The world cannot ignore the role of climate change in worsening political instability and unrest, Columbia University professor Mark Levy warns.

Editor’s note: Recent terror attacks in Turkey, Bangladesh, Yemen, Iraq, Cameroon and Saudi Arabia underline the urgent global need to understand and address the root causes of instability. Two pieces from Thomson Reuters Foundation and The New York Times from 2015 examine the role of climate change in political stress, conflict, and violence. 

“We are experiencing a surprising uptick in global insecurity… partially due to our inability to manage climate stress,” Columbia University professor Marc Levy explained at the Global Security Initiative, Thomson Reuters Foundation reported last year.

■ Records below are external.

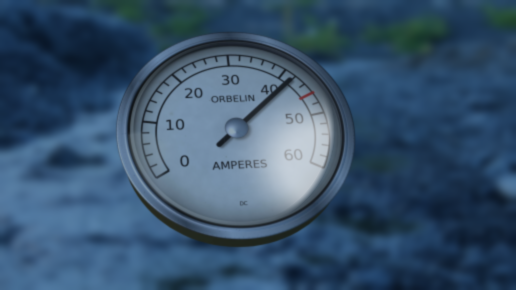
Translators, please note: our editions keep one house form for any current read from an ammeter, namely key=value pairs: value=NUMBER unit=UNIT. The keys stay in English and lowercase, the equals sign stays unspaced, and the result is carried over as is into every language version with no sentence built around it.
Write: value=42 unit=A
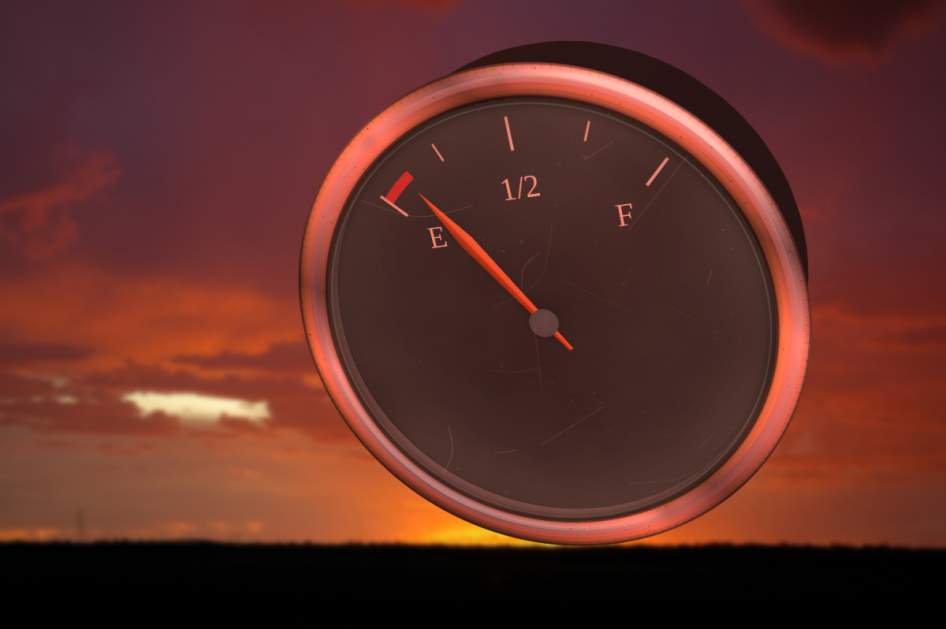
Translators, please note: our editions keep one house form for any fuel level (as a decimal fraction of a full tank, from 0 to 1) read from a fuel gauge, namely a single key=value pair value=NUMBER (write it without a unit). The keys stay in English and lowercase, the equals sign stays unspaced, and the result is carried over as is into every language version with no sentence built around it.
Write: value=0.125
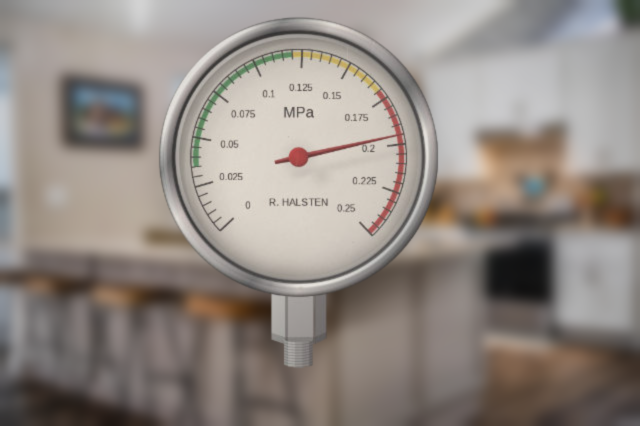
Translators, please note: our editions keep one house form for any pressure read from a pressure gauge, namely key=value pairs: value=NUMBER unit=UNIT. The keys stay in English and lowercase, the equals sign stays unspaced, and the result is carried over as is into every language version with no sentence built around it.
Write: value=0.195 unit=MPa
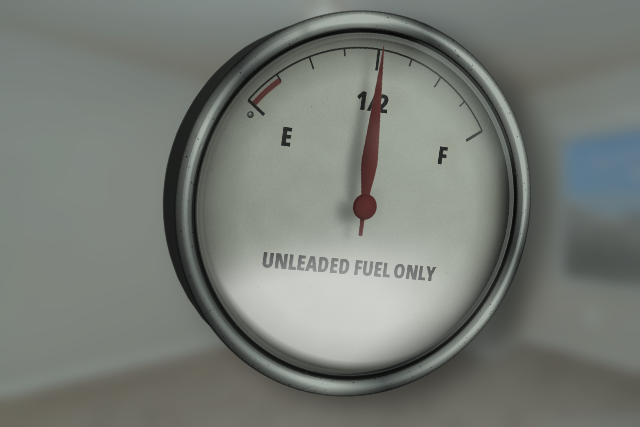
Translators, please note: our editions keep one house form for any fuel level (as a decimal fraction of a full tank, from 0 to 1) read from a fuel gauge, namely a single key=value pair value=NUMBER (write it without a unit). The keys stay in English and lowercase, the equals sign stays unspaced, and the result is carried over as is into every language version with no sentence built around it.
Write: value=0.5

The New York Times also reported last year on a 2015 study published in Proceedings of the National Academy of Sciences that drew one of the strongest links yet to the connection between global warming and human conflict. Researchers in the study determined that the extreme drought in Syria between 2006-2009 was most likely caused by climate change, and that this drought was a factor in the violent uprising that began in Syria in 2011.

Levy linked ongoing violence in Syria to climate change and a record drought starting in 2006. The ensuing crop failure caused a mass exodus of unemployed rural residents, dissatisfied with the government, to spill into urban areas. These refugees, fleeing conflict and violence in Syria, Iraq, Afghanistan and Sudan, are now streaming into Europe, Thomson Reuters explained.

“Some of those migrants are fleeing areas that are hard to live in because of climate stress,” Levy explained. He was clear to point out that global warming is just one of many factors contributing to the refugee crisis of recent years. Still, climate change is ‘adding fuel to the fire’ of worsening instability and unrest around the world, Levy stated.